# PUSH Tamper 54mm



## THR_Crema (May 20, 2019)

Well I was a lucky boy for my birthday and received this tamper from Clockwork Espresso last week.

Its designed to fit Sage/Breville 54mm baskets and I can confirm it fits as well as the Motta 53mm tampers.

The build quality is superb and a joy to use the small tool to adjust the height (depth) of the tamper.

Plenty of YouTube reviews on its bigger brother if you want more information.

The tool to release the tightening pin could've just been basic but clockwork espresso have made a very nice tactile knurled piece that even looks nice sat by the machine.

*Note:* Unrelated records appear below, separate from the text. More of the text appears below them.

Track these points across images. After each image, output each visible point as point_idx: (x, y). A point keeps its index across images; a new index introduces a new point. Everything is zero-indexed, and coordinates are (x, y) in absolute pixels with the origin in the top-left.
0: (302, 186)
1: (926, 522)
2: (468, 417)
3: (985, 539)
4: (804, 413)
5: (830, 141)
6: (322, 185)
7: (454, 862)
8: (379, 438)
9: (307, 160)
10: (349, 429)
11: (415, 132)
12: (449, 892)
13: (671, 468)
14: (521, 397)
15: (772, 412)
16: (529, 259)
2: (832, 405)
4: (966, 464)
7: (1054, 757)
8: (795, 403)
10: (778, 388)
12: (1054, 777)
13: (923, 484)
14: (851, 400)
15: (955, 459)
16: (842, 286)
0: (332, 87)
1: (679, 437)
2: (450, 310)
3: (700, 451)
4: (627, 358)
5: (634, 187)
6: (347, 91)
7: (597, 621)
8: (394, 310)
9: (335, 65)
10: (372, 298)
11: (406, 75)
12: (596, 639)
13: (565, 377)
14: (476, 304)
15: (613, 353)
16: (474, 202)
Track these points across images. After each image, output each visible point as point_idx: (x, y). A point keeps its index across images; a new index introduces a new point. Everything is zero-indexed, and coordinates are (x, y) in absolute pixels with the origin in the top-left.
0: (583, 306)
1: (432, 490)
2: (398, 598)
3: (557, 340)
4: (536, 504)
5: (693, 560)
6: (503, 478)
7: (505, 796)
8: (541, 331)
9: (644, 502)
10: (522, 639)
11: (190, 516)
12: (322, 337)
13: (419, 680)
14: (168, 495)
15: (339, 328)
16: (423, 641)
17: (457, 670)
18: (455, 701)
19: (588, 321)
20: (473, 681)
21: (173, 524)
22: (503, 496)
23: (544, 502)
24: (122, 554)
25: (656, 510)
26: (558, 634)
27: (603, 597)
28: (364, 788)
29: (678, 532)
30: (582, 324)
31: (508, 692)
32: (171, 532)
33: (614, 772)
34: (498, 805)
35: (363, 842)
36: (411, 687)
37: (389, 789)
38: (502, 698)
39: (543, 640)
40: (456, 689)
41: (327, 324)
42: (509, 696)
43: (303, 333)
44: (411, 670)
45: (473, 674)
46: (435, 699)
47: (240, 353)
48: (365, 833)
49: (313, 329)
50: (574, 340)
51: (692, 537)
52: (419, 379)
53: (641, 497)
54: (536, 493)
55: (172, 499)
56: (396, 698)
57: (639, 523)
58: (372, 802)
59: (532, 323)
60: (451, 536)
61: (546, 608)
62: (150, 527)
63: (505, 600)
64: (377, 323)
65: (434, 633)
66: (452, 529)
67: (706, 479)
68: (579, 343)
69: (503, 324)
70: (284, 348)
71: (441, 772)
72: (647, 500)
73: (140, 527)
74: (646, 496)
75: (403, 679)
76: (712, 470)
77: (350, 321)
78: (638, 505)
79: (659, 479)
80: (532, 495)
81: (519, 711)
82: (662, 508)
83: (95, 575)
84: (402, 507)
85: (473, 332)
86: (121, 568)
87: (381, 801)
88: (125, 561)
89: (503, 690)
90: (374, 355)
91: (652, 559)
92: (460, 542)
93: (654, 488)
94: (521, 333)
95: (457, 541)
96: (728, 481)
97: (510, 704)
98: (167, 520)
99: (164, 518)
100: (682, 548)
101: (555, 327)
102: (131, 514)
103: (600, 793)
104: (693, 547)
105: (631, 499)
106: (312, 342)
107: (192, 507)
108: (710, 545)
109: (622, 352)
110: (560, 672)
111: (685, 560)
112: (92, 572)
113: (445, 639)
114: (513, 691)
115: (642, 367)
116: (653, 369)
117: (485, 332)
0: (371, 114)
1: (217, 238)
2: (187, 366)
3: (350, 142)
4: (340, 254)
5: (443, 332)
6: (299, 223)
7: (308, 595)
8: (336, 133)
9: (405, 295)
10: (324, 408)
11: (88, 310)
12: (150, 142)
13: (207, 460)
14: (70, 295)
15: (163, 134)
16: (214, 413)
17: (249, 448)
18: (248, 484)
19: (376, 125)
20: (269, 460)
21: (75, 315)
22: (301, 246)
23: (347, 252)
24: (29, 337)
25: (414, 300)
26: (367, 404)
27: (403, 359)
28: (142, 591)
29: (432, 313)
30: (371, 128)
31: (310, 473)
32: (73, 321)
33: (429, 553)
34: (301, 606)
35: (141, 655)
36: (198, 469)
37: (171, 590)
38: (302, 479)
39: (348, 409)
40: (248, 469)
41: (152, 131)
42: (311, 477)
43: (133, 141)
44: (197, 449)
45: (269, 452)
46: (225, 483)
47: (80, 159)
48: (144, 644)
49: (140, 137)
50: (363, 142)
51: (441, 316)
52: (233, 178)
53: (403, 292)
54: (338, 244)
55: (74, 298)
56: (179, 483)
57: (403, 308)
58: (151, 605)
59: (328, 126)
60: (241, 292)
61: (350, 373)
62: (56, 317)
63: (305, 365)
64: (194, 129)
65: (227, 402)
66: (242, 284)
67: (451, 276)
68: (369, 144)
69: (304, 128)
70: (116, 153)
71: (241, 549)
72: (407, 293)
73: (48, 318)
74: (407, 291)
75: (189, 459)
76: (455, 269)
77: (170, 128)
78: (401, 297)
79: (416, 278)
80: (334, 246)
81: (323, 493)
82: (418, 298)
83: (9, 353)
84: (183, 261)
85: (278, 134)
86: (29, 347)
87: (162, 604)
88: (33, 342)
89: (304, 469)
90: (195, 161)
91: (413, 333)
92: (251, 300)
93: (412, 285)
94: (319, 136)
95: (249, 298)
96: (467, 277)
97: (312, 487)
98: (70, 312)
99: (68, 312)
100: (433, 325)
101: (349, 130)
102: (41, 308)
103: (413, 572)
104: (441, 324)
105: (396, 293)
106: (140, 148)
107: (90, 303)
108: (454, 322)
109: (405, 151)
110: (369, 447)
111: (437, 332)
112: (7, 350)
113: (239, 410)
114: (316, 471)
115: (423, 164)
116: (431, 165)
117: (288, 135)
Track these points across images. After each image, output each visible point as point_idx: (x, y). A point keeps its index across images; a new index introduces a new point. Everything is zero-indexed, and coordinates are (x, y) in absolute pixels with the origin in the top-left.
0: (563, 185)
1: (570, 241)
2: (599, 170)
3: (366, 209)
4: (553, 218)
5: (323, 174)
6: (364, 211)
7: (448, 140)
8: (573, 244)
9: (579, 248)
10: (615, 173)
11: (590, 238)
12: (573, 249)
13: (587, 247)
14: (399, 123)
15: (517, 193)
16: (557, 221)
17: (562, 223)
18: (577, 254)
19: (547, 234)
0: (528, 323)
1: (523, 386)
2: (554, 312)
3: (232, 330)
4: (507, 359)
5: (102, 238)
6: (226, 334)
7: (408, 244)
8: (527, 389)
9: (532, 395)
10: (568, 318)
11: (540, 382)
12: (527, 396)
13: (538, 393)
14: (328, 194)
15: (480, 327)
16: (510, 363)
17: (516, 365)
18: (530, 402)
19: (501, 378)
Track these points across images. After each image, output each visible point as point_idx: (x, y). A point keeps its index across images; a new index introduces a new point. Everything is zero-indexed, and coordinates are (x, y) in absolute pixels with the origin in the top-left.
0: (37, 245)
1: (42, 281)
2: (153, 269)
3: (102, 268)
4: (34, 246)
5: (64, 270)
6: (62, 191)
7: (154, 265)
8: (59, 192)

It has been allowing us to get an even tamp checked using my bottomless portafilter. It also helps reduce strain through the hand as you can use your whole palm now - my wife has small hands and couldn't use the Motta tamper due to the height which often led to pushing down at an angle.

If anyone would like any more details let me know.


----------



## 24774 (Mar 8, 2020)

Ooh that is sexy kit. Very nice. I like the idea of a push tamper, once you have the depth right it guarantees a flat surface I presume.


----------



## Dalerst (Jan 22, 2020)

Looks good and im sure works very well, the question is! Is it worth the money they cost?


----------



## Phil104 (Apr 15, 2014)

Dalerst said:


> Looks good and im sure works very well, the question is! Is it worth the money they cost?


 As an early adopter based on reviews on here, including some who treated the prototypes, it is so far as I'm concerned...


----------